Instruction — The job is to output each record exactly as it stands, pictures excluded.
*** Opening of Data for review ***
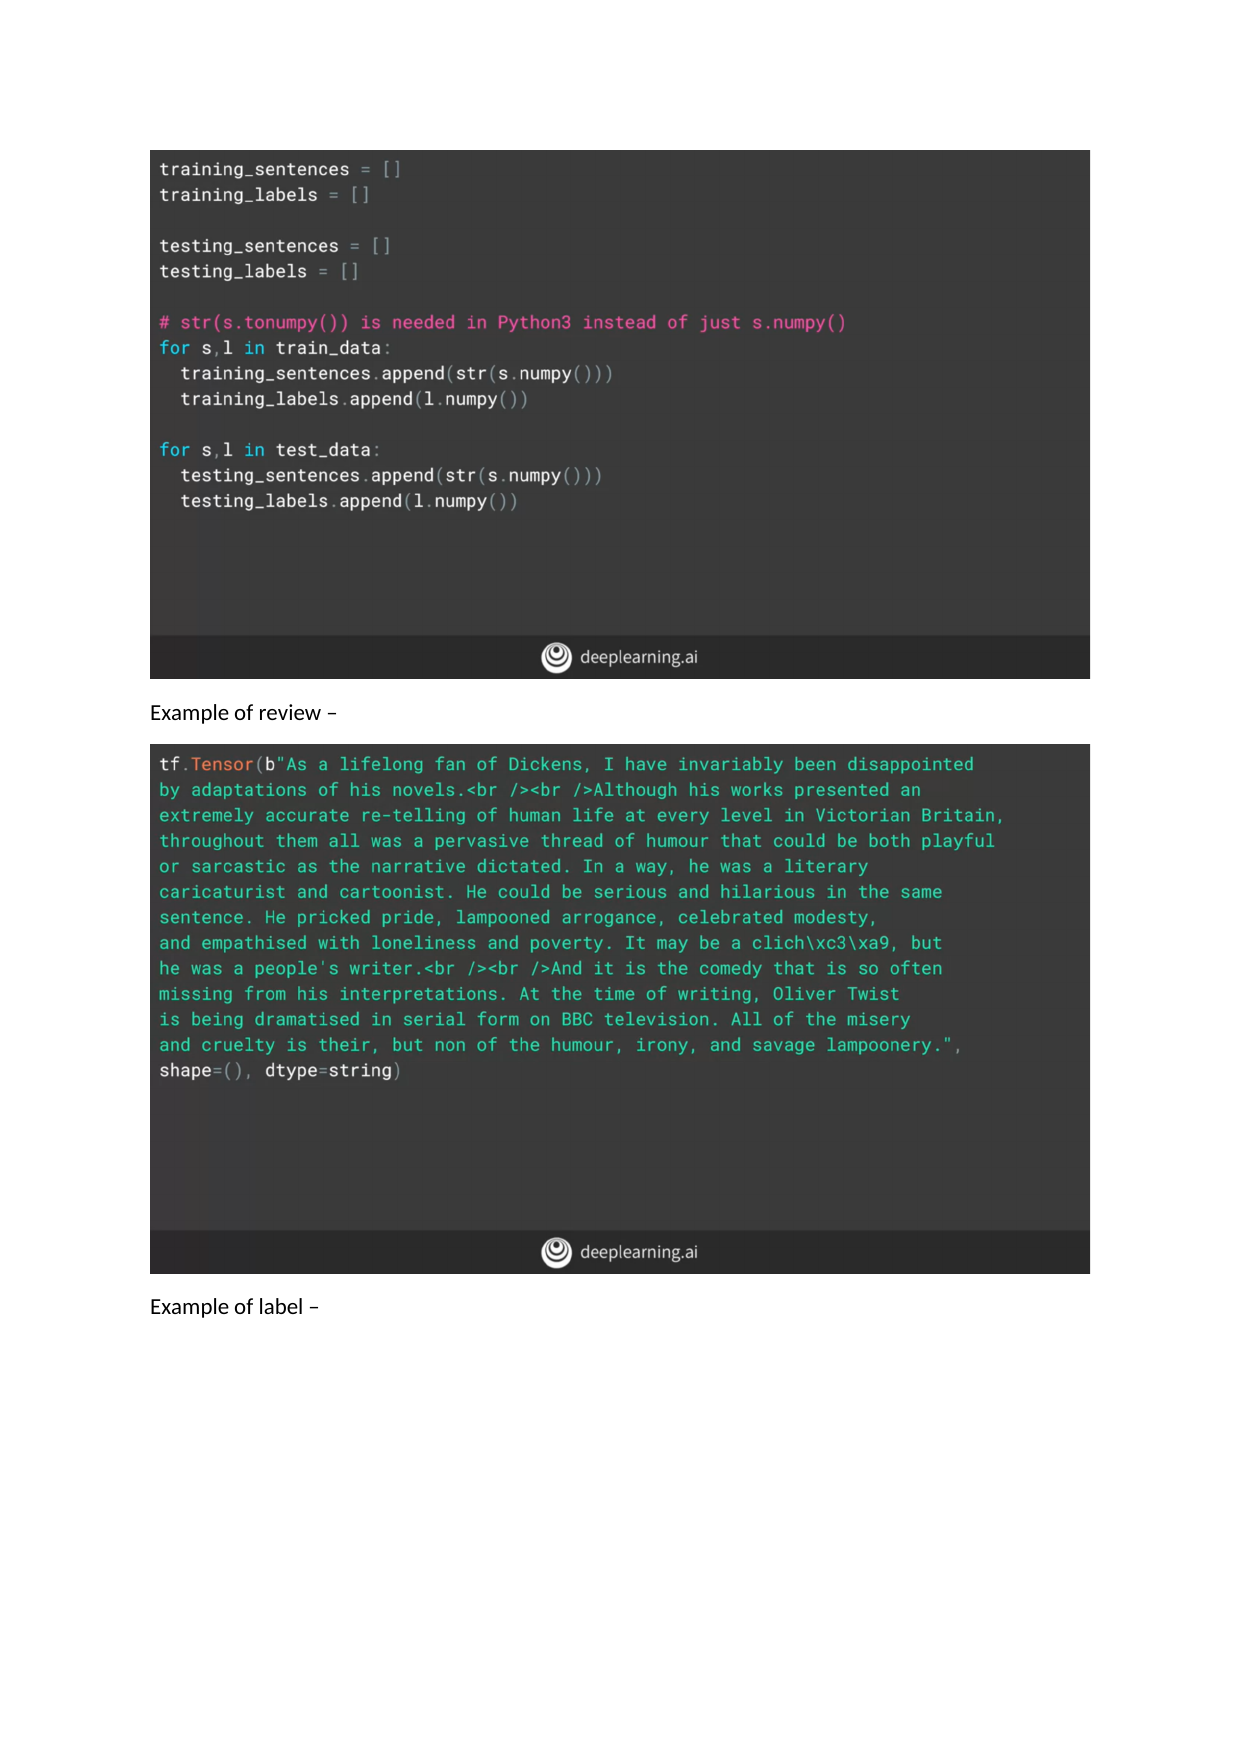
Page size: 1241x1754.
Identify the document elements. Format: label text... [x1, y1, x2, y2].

picture [150, 744, 1091, 1274]
text Example of label – [150, 1292, 1090, 1320]
text Example of review – [150, 698, 1090, 726]
picture [150, 150, 1091, 679]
*** Close of Data for review ***
Answer section —
Page size: 1241x1754.
Identify the document elements. Format: label text... [x1, y1, x2, y2].

picture [150, 744, 1091, 1274]
text Example of label – [150, 1292, 1090, 1320]
text Example of review – [150, 698, 1090, 726]
picture [150, 150, 1091, 679]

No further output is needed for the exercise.